Smoke, alarms, water, crash: Rockport Fire Department has busy 40-hour stretch
From closed fireplace dampers to a flooded commercial basement and a Route 17 crash, the Rockport’s volunteer fire department spent a long spell responding to a variety of calls.
The first call came at 5:23 p.m., Dec. 28, when a guest at an Air B&B rental on Main Street in Rockport Village reported the apartment filling with smoke.
It was, because the damper on the chimney was closed, forcing the smoke to get pushed back into the living room. Apparently, the directions for using the fireplace had been written backwards by the landlord, and as the smoke circulated, alarms sounded.
Firefighters helped the guests determine the correct use of the fireplace.
The next call came two minutes later, at 5:25 p.m., from 11 Children’s Way, in Rockport, at the Camden-Rockport Elementary School, where a fire alarm was tripped. There was no indication of a problem there, so the firefighters cleared that scene.
The next 24 hours were uneventful, until 7:35 p.m., Dec. 29, when the fire alarm sounded at the Hospitality House on Old County Road. The Hospitality House is run by the Knox County Homeless Coalition and offers shelter, hot meals and helps people break the cycle of homelessness.
It was determined that a 2-year-old pulled the alarm there, and firefighters cleared the scene.
Then, just after midnight, Dec. 30, they were called back out, this time to Fox Ridge business center, to Camden National Bank offices, where water was quickly flooding the basement.
That was the night of the storm, which deposited much snow inland, and equally much rain along the coast.
Water running down Beech Hill began filling the basement, and when firefighters arrived with pumps, the floor was already covered by eight inches of water.
The elevator to the basement was stuck in front of the access to the building’s pump controls, complicating matters.
Rockport firefighters set up their three pumps and began moving water from the basement to the outdoors.
But the water was relentless, and firefighters were called back to the basement at 3 a.m. to confront 18 inches of water. More pumps were enlisted, and by later in the morning, Dec. 30, the five pumps were effective.
While still at that scene, Rockport Fire Dept. was called to another problem, at 9:21 a.m., to the report of a power pole and wires down at a Union Street location, near the entrance to Mid-Coast Solid Waste.

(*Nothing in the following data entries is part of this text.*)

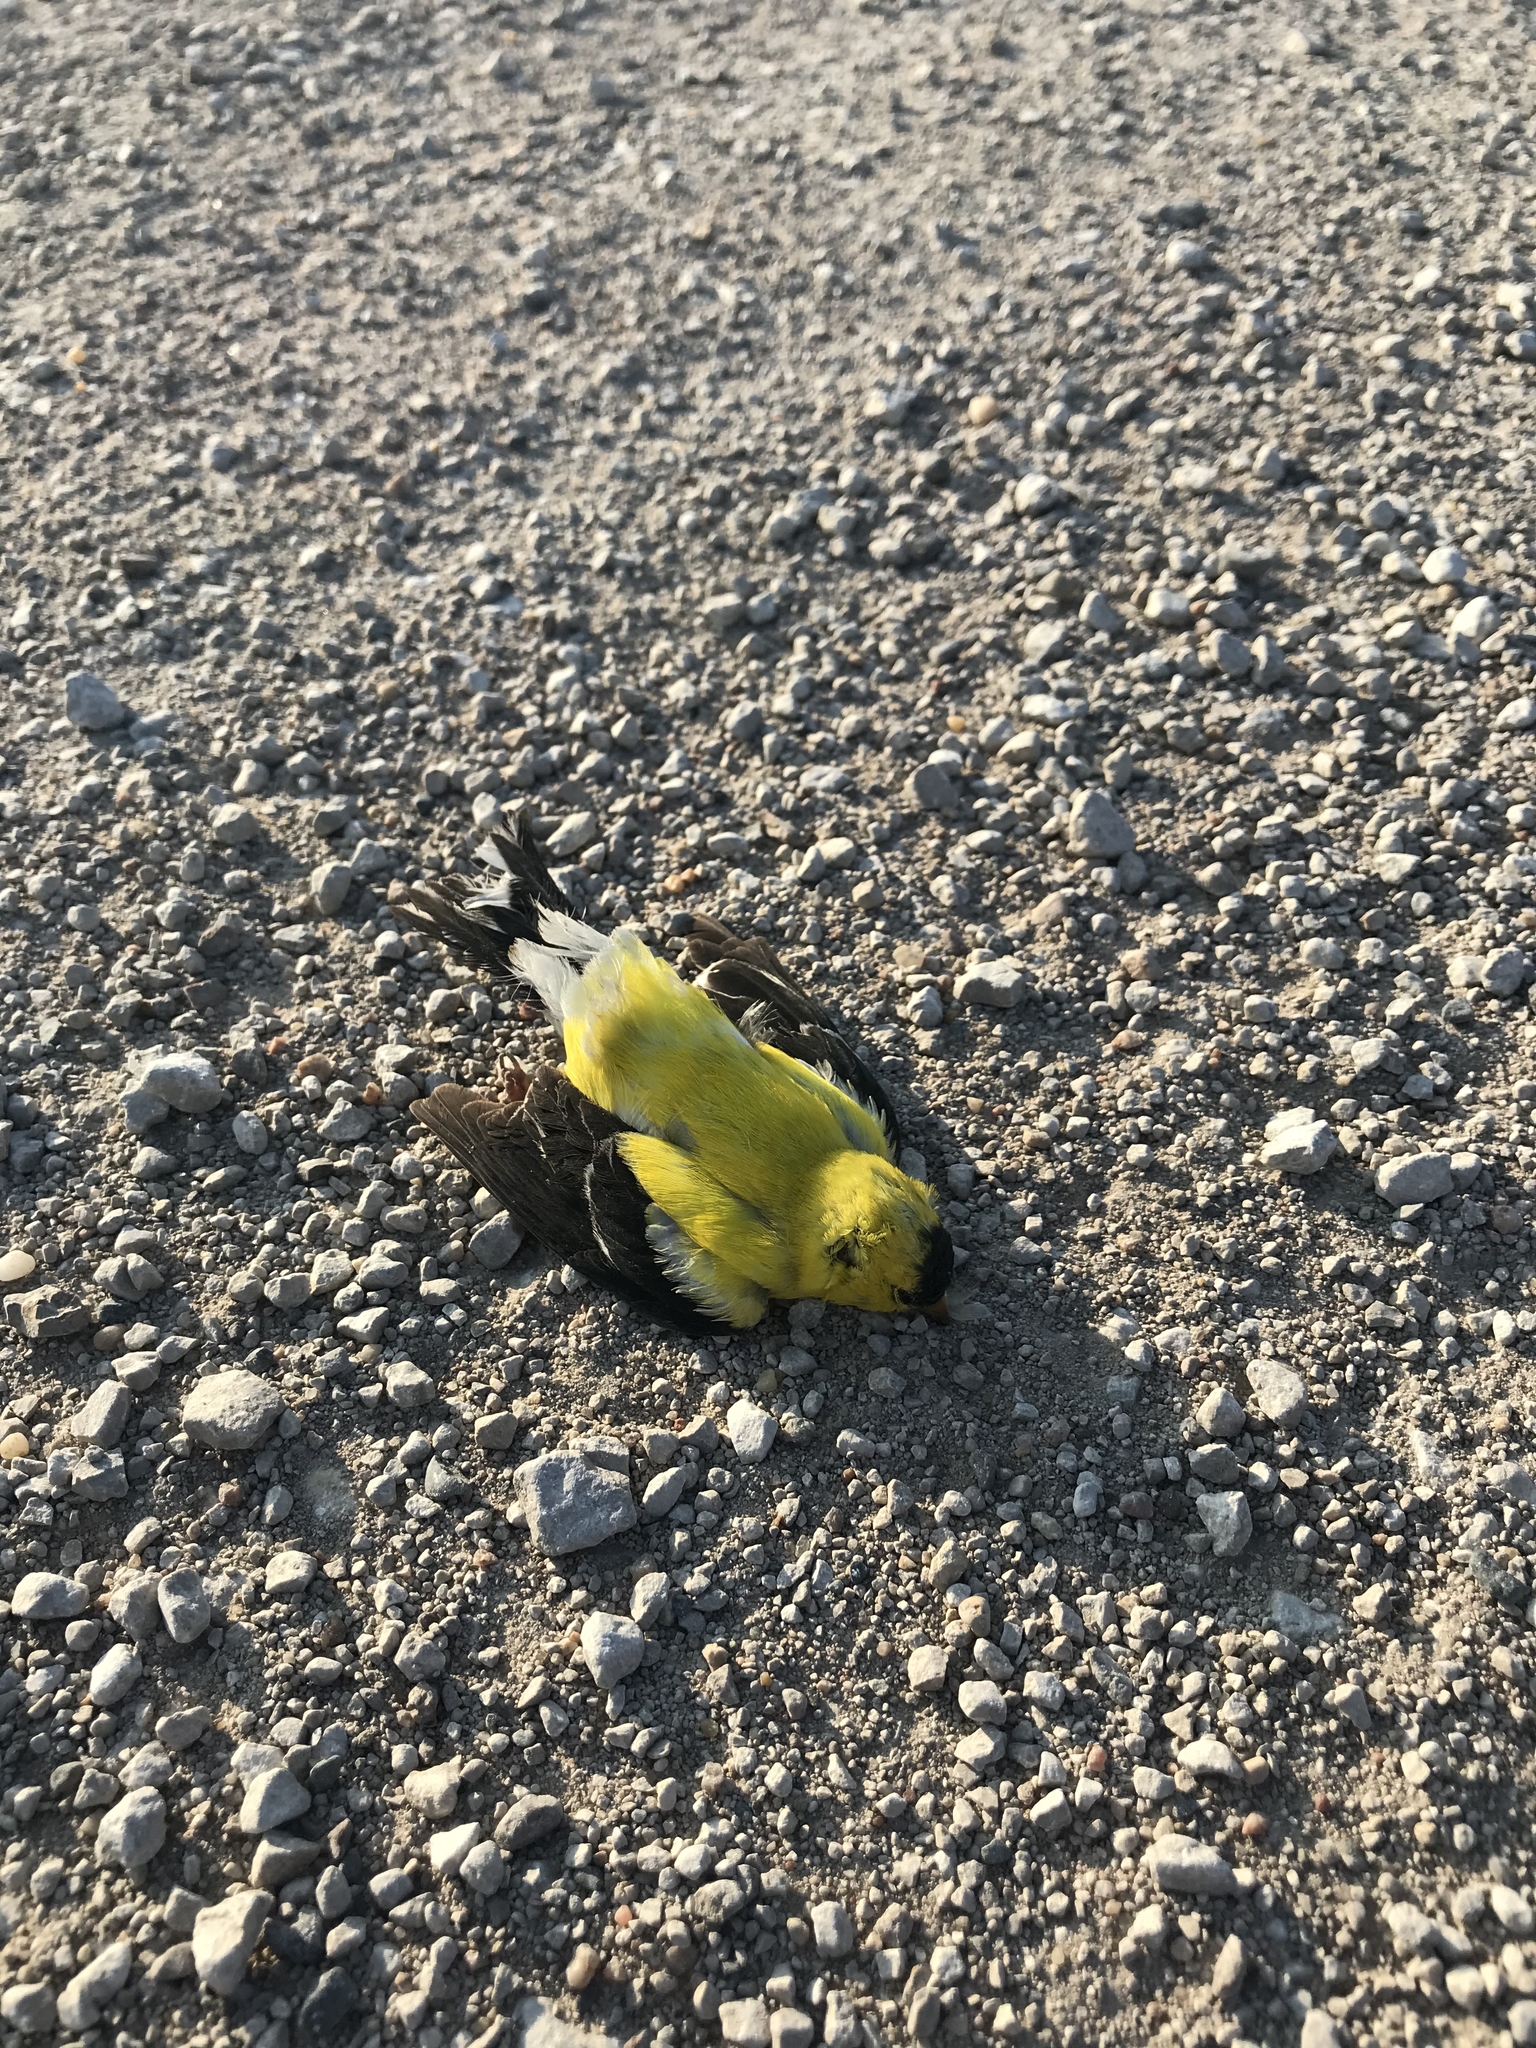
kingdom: Animalia
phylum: Chordata
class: Aves
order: Passeriformes
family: Fringillidae
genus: Spinus
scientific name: Spinus tristis
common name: American goldfinch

Fire Chief Jason Peasley left the Camden National Bank basement to investigate, but quickly determined that there was no pole nor wires down anywhere. The call was unfounded.
Rockport firefighters eventually packed up from the flooded basement and returned to the station, but just for a few hours.
At 12:30 p.m., a fire alarm was tripped at a business on Commercial Street, but there were no problems otherwise.
And then at 1:30 p.m., a crash sent firefighters, Rockport police and an ambulance crew from North East Mobile Health Services to Route 17, near Mirror Lake.
There, a driver, who was heading east in a Lincoln Town Car, caught the shoulder, and then over-corrected. That apparently sent the sedan across both lanes to the Mirror Lake side of the road.
The driver then veered back across the highway and landed in a ditch, against a pine tree.
“It’s a good thing there was no oncoming traffic,” said Peasley.
There were no reported injuries from that crash, and Rockport Police followed up with the report, while firefighters headed back to the station.
Approximately 14 firefighters had responded to all the calls over the preceding 48 hours. They were hoping to rest. For a bit.